* **Input records**:
=-=-=-=-=
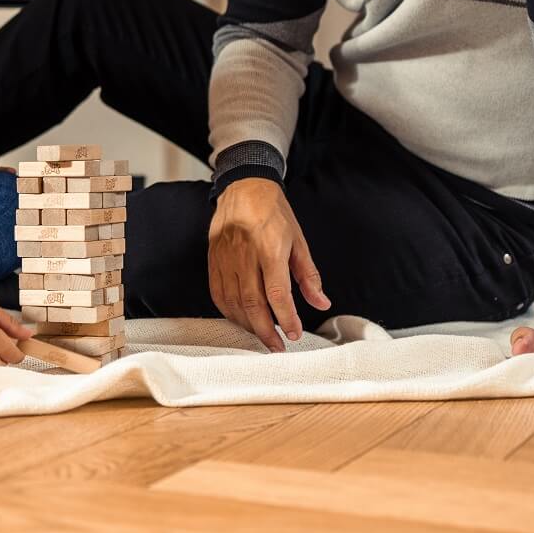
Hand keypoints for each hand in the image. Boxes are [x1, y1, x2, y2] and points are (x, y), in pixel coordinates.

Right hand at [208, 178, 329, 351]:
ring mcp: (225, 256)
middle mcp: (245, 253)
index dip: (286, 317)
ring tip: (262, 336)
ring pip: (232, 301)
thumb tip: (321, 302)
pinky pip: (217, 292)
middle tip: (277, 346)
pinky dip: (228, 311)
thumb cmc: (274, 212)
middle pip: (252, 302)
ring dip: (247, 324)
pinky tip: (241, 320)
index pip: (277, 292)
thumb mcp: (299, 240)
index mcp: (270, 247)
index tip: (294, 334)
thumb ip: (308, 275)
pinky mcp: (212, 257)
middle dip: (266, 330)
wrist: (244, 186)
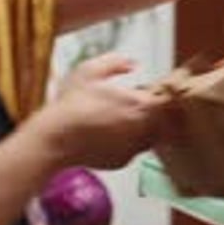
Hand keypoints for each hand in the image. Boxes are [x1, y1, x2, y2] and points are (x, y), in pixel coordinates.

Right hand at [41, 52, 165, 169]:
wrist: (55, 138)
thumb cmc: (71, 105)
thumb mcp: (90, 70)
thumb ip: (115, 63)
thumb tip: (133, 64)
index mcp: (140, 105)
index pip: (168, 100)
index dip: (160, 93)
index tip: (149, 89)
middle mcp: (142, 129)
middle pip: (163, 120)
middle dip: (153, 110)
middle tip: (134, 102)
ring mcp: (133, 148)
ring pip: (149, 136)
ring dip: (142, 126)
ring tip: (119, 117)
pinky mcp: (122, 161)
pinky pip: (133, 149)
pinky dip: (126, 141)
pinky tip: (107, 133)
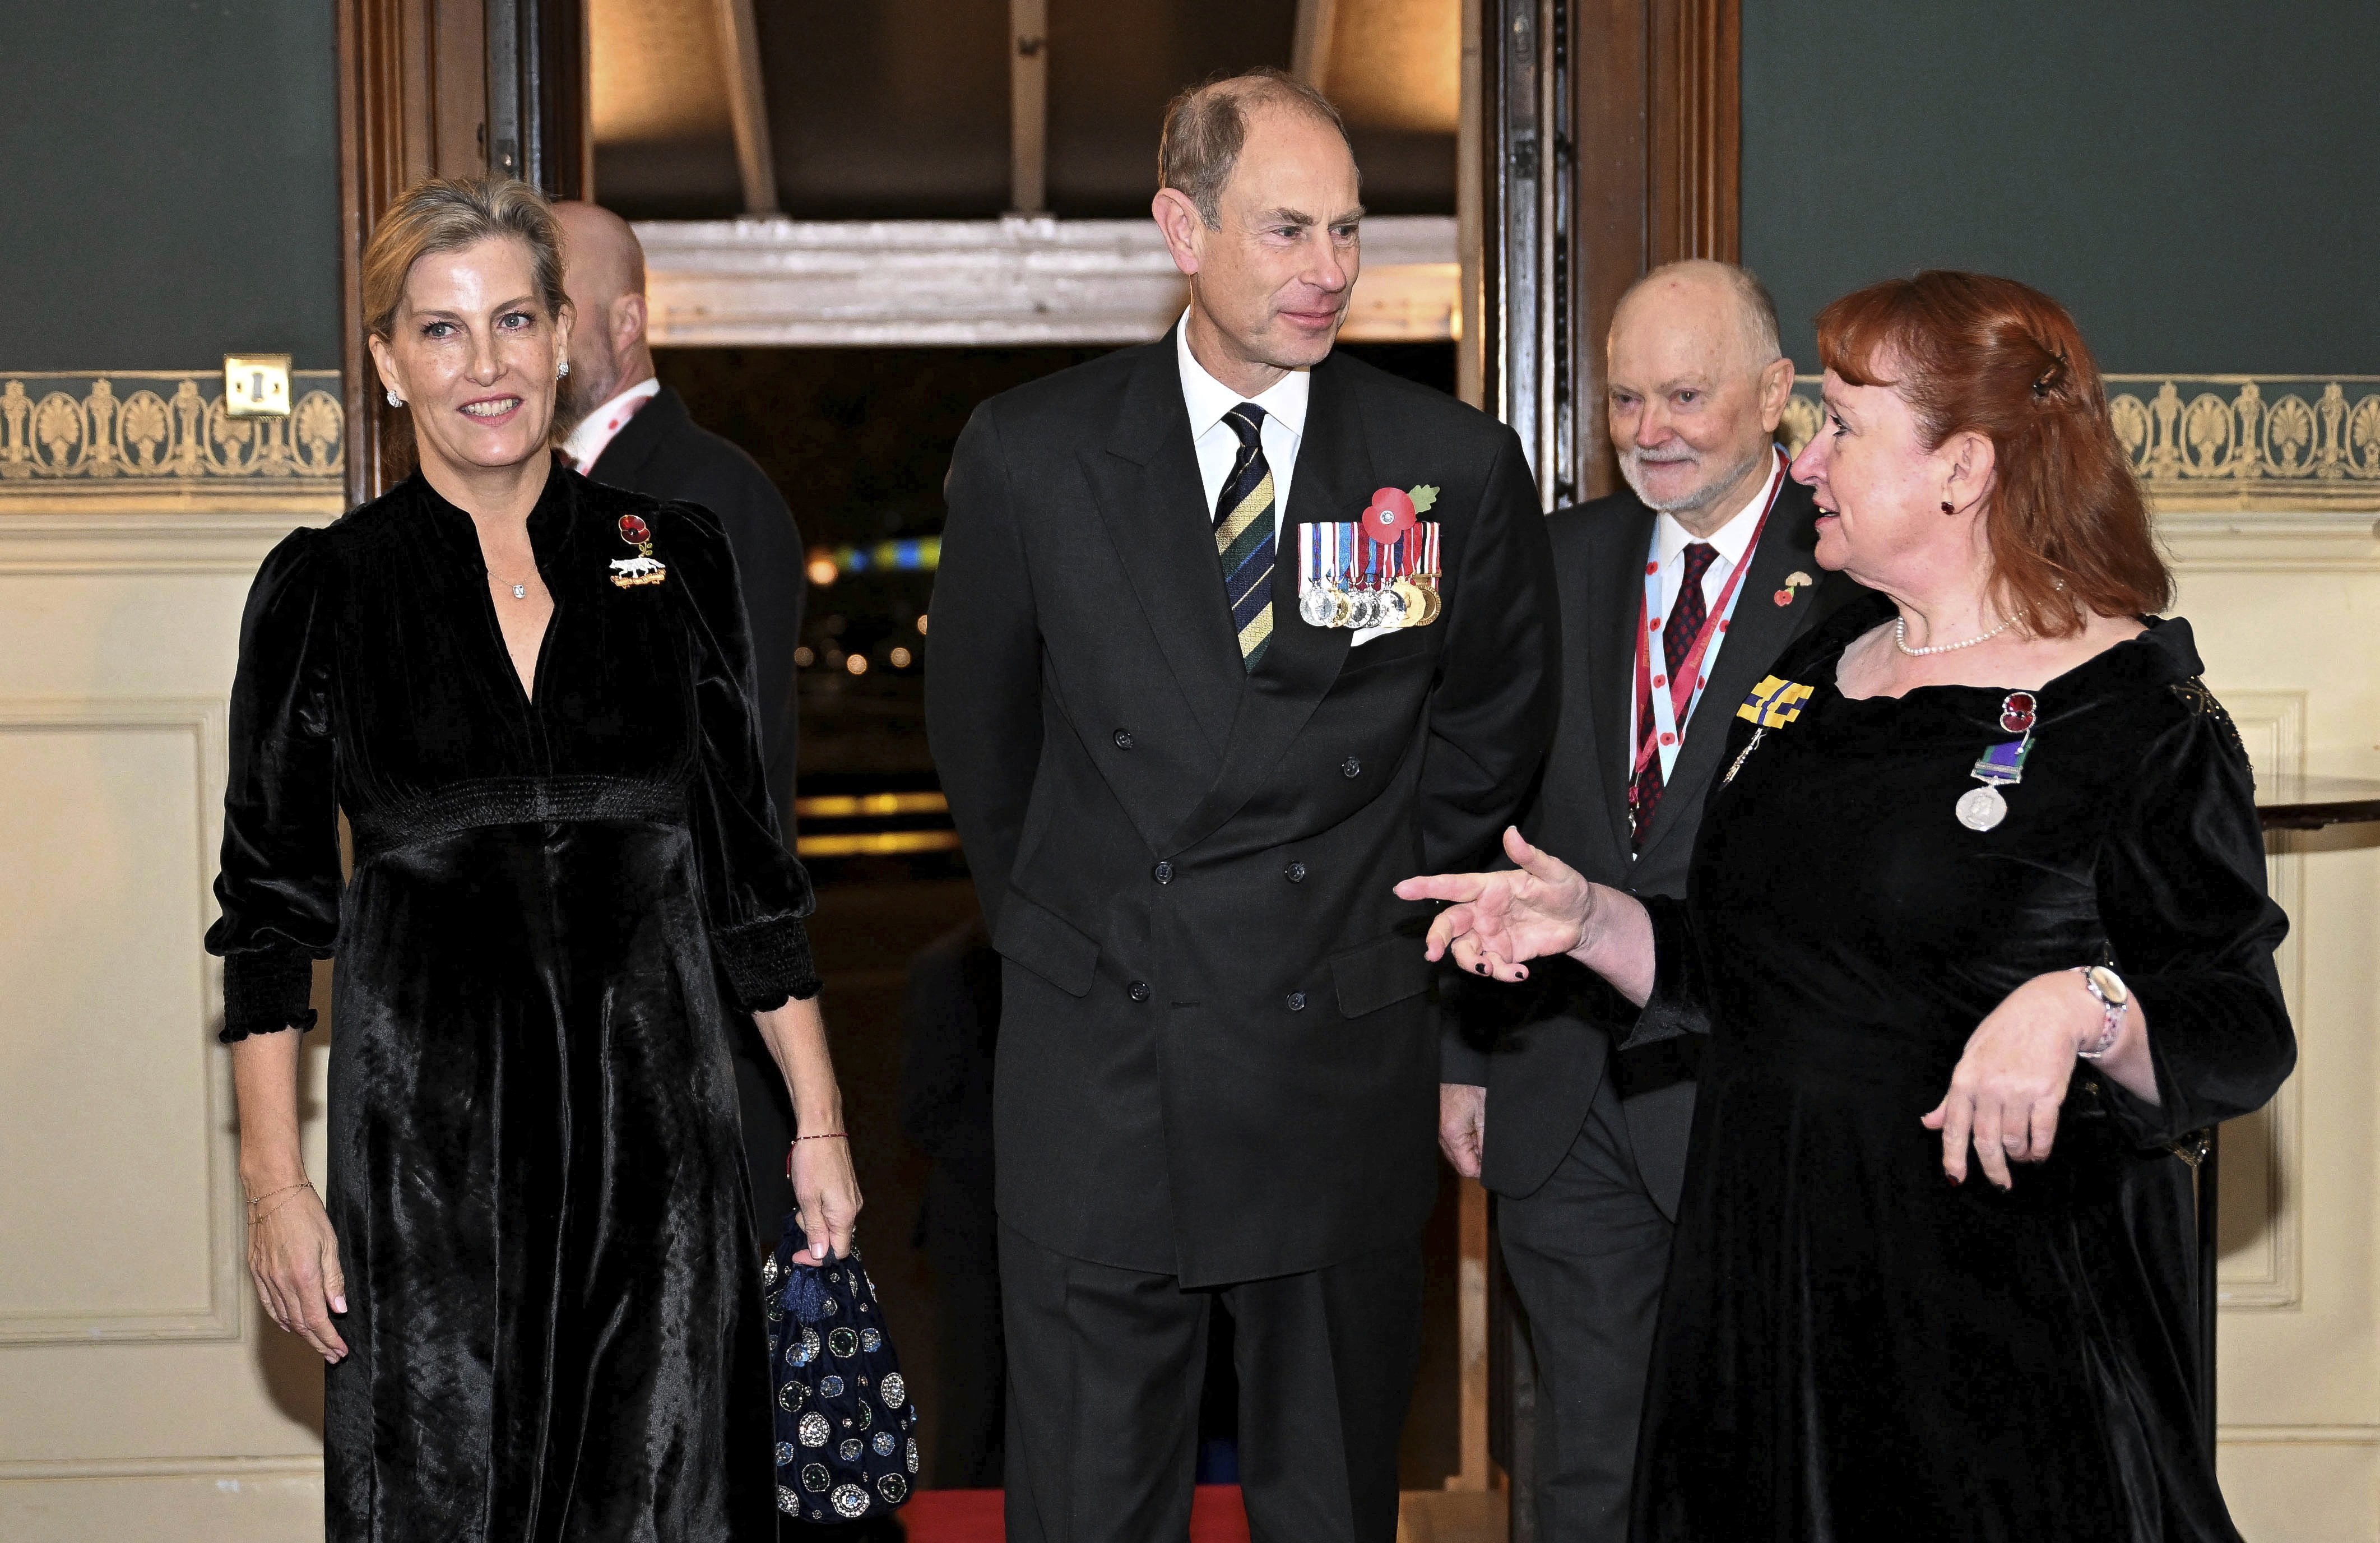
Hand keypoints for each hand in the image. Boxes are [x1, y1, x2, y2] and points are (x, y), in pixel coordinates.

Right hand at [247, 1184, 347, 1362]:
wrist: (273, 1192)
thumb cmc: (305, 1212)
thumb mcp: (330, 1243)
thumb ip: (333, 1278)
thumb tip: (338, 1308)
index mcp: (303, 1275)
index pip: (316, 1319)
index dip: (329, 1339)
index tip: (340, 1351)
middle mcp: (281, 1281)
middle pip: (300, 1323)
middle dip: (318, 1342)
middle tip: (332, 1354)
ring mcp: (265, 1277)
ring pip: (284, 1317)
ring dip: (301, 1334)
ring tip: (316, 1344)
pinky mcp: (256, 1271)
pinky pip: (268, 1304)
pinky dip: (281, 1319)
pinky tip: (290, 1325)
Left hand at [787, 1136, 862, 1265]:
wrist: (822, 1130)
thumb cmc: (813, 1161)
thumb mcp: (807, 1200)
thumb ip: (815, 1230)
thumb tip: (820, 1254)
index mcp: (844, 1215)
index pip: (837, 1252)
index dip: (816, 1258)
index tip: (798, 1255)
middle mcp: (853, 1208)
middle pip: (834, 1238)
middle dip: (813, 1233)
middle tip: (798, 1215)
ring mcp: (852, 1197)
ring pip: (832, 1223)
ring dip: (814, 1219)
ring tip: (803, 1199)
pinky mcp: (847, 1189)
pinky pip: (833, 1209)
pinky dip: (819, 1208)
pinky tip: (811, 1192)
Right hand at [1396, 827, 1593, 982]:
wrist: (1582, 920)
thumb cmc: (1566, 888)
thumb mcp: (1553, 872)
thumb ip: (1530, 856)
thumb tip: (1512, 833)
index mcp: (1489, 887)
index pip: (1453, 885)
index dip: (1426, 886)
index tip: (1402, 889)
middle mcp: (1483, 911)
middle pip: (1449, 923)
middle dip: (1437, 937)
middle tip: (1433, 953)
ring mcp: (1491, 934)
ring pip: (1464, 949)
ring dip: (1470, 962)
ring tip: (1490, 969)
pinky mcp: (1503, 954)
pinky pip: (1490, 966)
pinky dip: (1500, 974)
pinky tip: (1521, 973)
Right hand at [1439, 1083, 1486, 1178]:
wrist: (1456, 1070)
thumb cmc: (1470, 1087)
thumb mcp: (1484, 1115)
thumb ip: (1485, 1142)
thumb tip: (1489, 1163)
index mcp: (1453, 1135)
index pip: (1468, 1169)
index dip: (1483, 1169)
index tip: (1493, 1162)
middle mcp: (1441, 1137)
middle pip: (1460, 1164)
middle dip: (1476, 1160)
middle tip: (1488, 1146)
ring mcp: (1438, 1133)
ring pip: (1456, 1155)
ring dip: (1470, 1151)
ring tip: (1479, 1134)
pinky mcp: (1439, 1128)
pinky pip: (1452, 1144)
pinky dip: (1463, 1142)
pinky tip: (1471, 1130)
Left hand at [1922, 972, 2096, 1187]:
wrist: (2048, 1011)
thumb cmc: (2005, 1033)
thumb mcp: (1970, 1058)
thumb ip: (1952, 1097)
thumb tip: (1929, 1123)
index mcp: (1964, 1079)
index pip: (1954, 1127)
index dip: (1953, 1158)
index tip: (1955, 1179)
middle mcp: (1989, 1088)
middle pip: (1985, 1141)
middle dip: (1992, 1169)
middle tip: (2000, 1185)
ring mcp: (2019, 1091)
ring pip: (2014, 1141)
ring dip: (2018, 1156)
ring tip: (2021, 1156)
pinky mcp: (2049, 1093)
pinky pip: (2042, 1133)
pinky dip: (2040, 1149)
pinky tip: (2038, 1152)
=-=-=-=-=
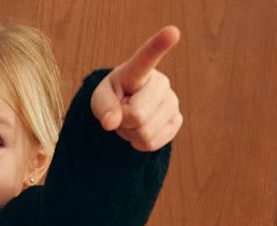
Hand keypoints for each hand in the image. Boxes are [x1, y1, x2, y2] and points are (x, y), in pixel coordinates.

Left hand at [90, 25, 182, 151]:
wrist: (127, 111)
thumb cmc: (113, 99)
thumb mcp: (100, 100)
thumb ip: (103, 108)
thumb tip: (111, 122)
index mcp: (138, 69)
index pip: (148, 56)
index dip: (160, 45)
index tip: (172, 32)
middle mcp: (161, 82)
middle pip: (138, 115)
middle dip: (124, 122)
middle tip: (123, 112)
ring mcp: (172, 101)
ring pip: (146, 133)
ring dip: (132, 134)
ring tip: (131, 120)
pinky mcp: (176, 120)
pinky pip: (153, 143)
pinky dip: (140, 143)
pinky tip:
=-=-=-=-=
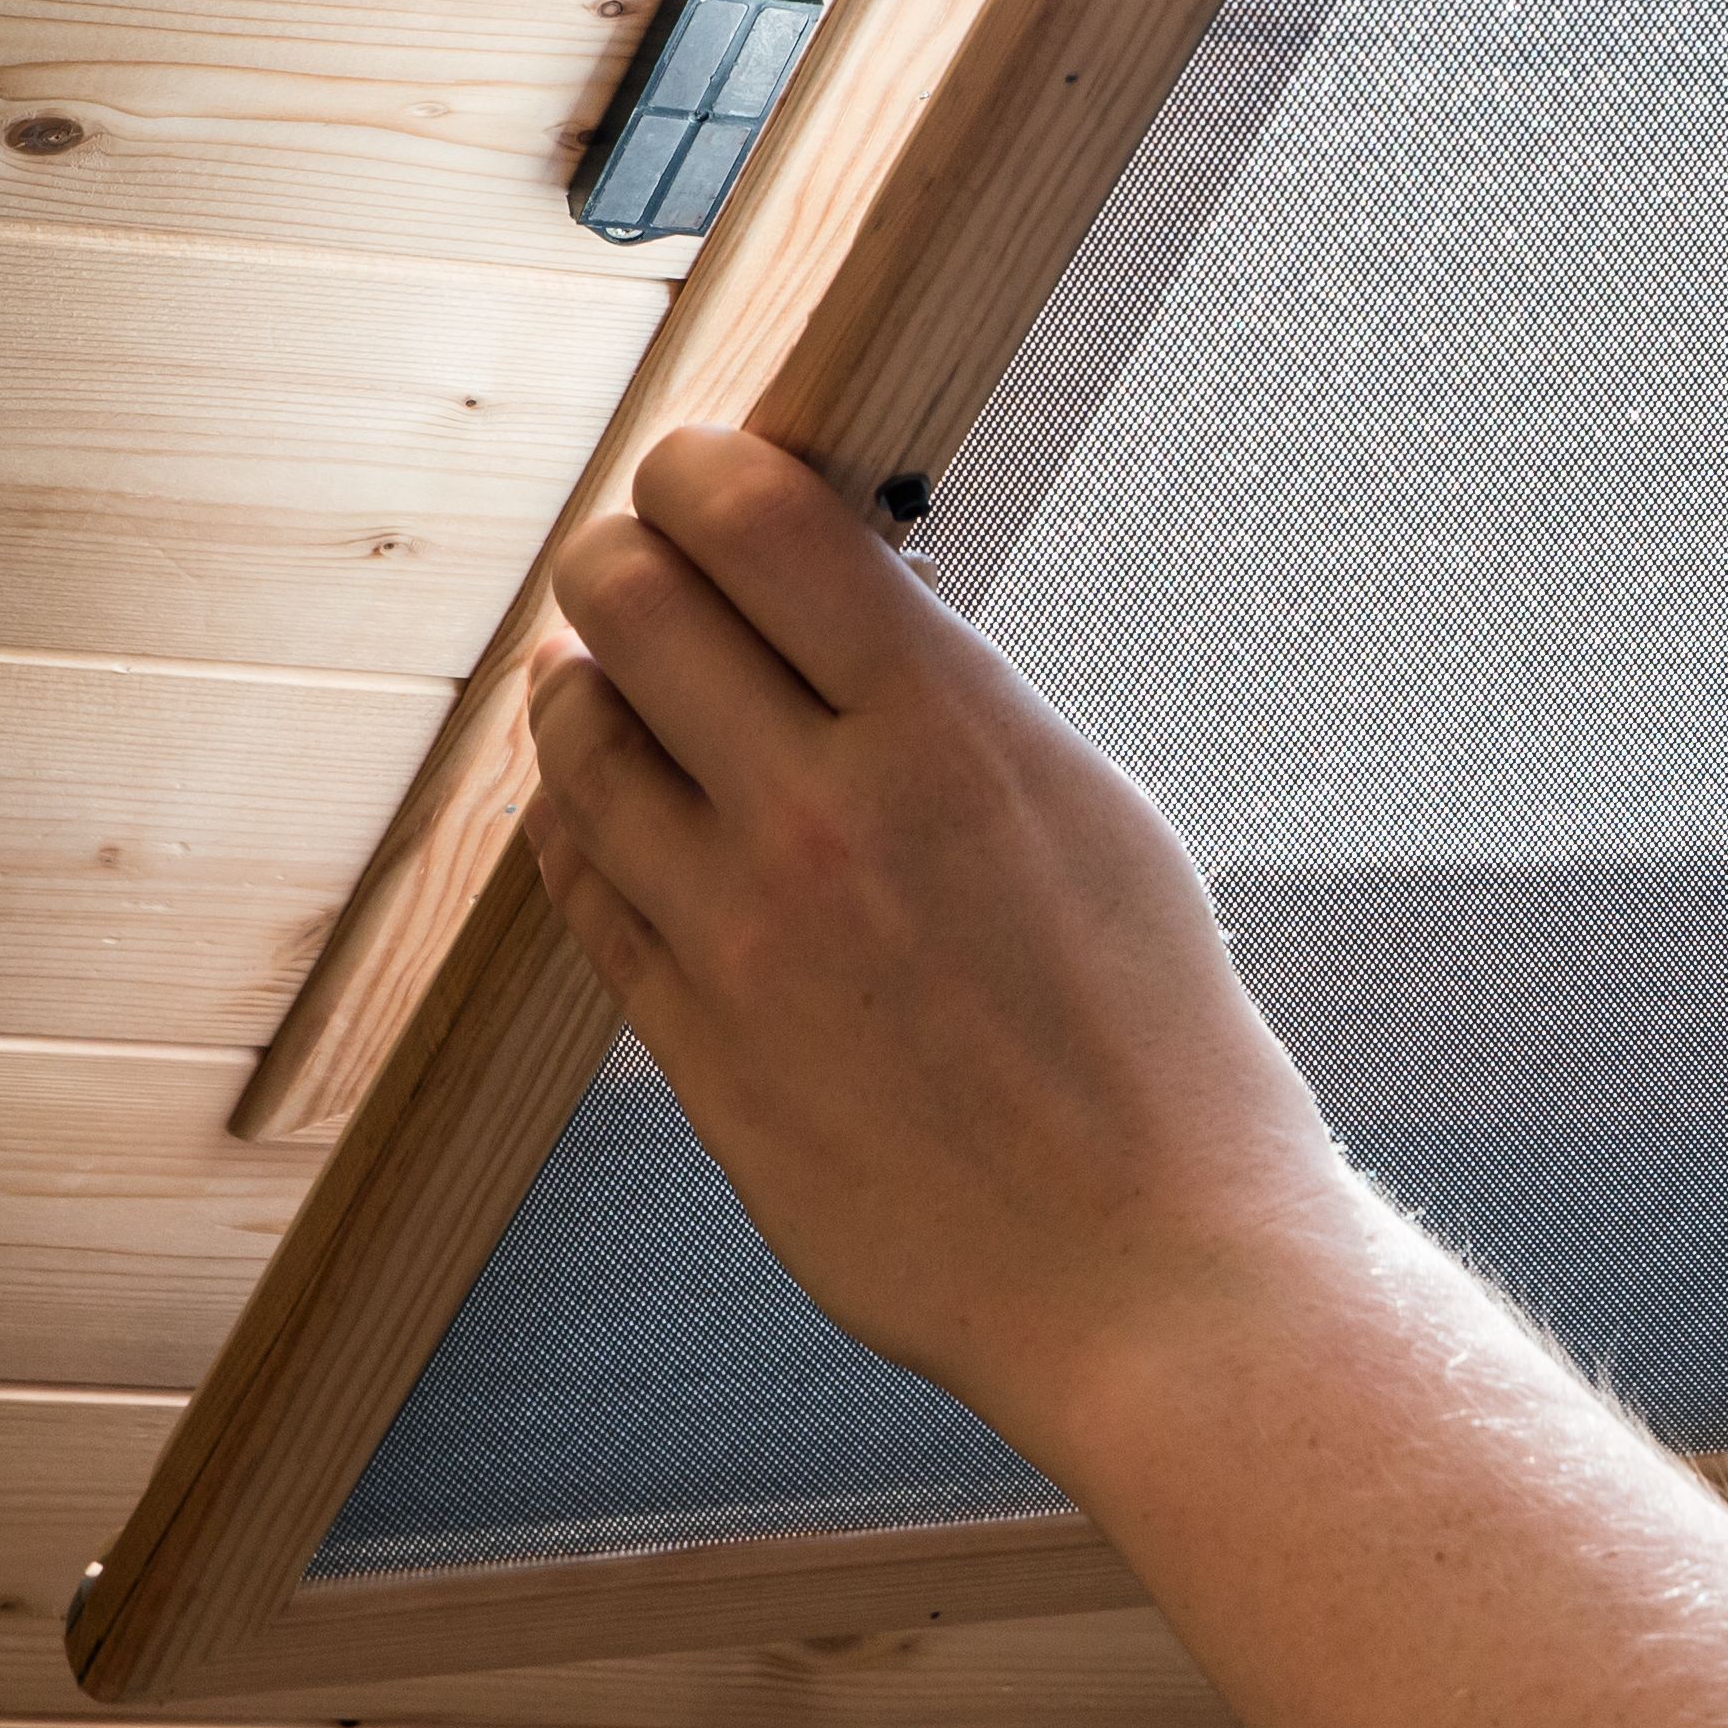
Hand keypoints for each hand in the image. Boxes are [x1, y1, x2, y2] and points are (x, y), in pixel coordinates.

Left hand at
=-=-=-=-=
* **What to do**: With the line holding "pinky dip: (1500, 974)" as the first and the line holding "pinky tip: (2038, 1152)" as the last, please transcribe exactly the lines of the material above in that range and nothing else.

* **Exercise solution**:
pinky dip: (1500, 974)
pinky tip: (1521, 973)
Right hand at [1439, 1083, 1486, 1178]:
wrist: (1456, 1070)
thumb cmc: (1470, 1087)
thumb mcp: (1484, 1115)
thumb ip: (1485, 1142)
thumb tip: (1489, 1163)
index mcp: (1453, 1135)
index pip: (1468, 1169)
index dip: (1483, 1169)
index tip: (1493, 1162)
middle mcp: (1441, 1137)
middle pip: (1460, 1164)
middle dip: (1476, 1160)
middle tip: (1488, 1146)
ring mcp: (1438, 1133)
ring pip: (1456, 1155)
ring dip: (1470, 1151)
ring tip: (1479, 1134)
pinky mcp: (1439, 1128)
pinky pip: (1452, 1144)
pinky dip: (1463, 1142)
pinky tip: (1471, 1130)
Left hand at [1922, 972, 2096, 1187]:
wrist: (2048, 1011)
thumb cmc: (2005, 1033)
thumb mcp: (1970, 1058)
thumb ip: (1952, 1097)
thumb tip: (1929, 1123)
index mcp: (1964, 1079)
index pip: (1954, 1127)
index dip: (1953, 1158)
index tip: (1955, 1179)
middle mcp: (1989, 1088)
middle pip: (1985, 1141)
middle dip: (1992, 1169)
middle tip: (2000, 1185)
ring mcp: (2019, 1091)
ring pip: (2014, 1141)
ring dip: (2018, 1156)
ring tip: (2021, 1156)
pinky mcp: (2049, 1093)
pinky pip: (2042, 1133)
pinky dip: (2040, 1149)
pinky tip: (2038, 1152)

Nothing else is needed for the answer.